Updated: 8/16/15; 18:54:39


pedantic nuthatch
Life in a Northern Virginia suburb of Washington, D.C. B.M.A.T.C., and Etruscan typewriter erasers. Blogged by David Gorsline.

Saturday, 16 July 2005

The Caucasian Chalk Circle, by Bertolt Brecht, directed by Monique Holt and Grady Weatherford, Open Circle Theatre, Silver Spring, Maryland

Bertolt Brecht's parable-within-a-play and his presentational style are well-suited to the Open Circle aesthetic and mission, which is to showcase theater professionals with disabilities. This production features two deaf actors (they sign their parts, while another actor on- or offstage interprets for them with spoken word) and two actors with physical limitations in a total cast of fifteen creating more than 50 roles. Hearing actors also simultaneously sign their parts (truth to tell, some are more accomplished and fluent at this than others). The signing works especially well in passages narrated by a mutliple-voice chorus and by the Story Teller (the flexible and flamboyant Eva Salvetti). There's a spicy variety of dialects of spoken English among the cast, too.
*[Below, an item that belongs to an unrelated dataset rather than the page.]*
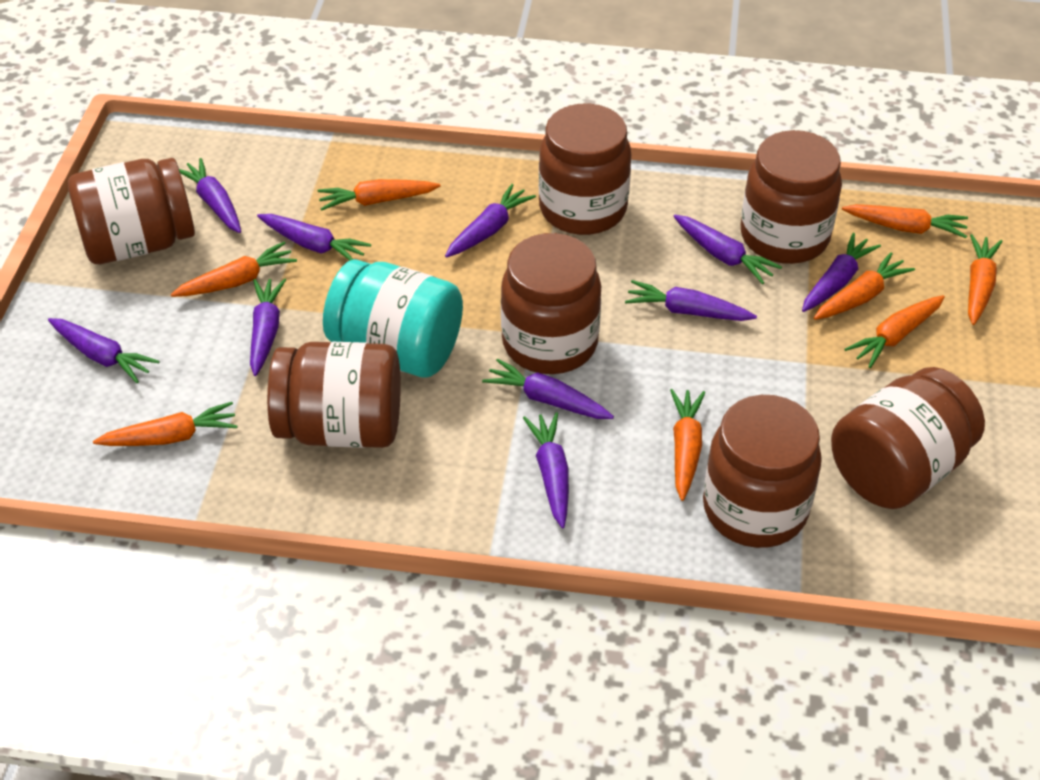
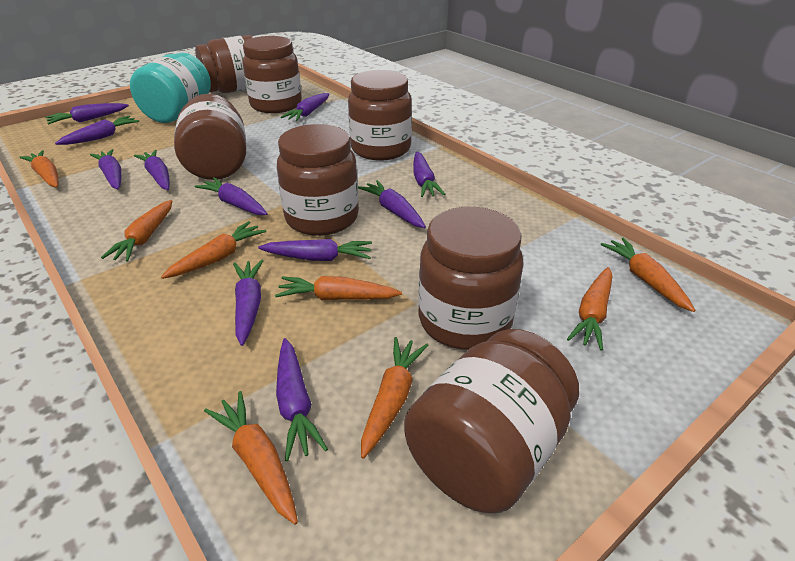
purple carrot: [48,318,159,383] [179,158,241,233] [250,278,286,376] [257,214,371,260] [445,184,536,258] [482,358,614,419] [523,412,569,528] [625,280,757,321] [673,215,782,284] [802,233,881,312] = 10 -> [45,103,129,125] [55,116,139,145] [90,149,121,189] [134,150,170,190] [195,177,268,215] [233,260,264,346] [258,239,372,261] [276,338,328,461] [281,93,329,121] [358,180,426,228] [413,152,446,197] = 11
The production conjures the stories of Grusha, the maid who takes an abandoned child for her own, and Azdak, the feckless villager elevated to the judicial bench, out of not much more set than some rehearsal blocks and a wheelbarrow (ever so inventively used). Costumes and lights are spot on. Suzanne Richard's (Grusha's) diminutive stature works well in the section in which she must cross a rickety bridge, the child on her back, to escape pursuing soldiers: four actors make a bridge with their backs, and she crosses them, buck-buck-style. Richard also does very nicely in the sung passages of her text. Scot McKenzie is engaging as the satirically bad judge Azdak, but should lighten up on some of the anachronistic schtick.

The framing device—two squabbling factions of villagers who are united by the power of parable—doesn't come off that well in this production. The fighting peasants have been moved to Iraq, to be topical, I suppose. The closing moments of the play fail to bring their dispute back into the narrative flow.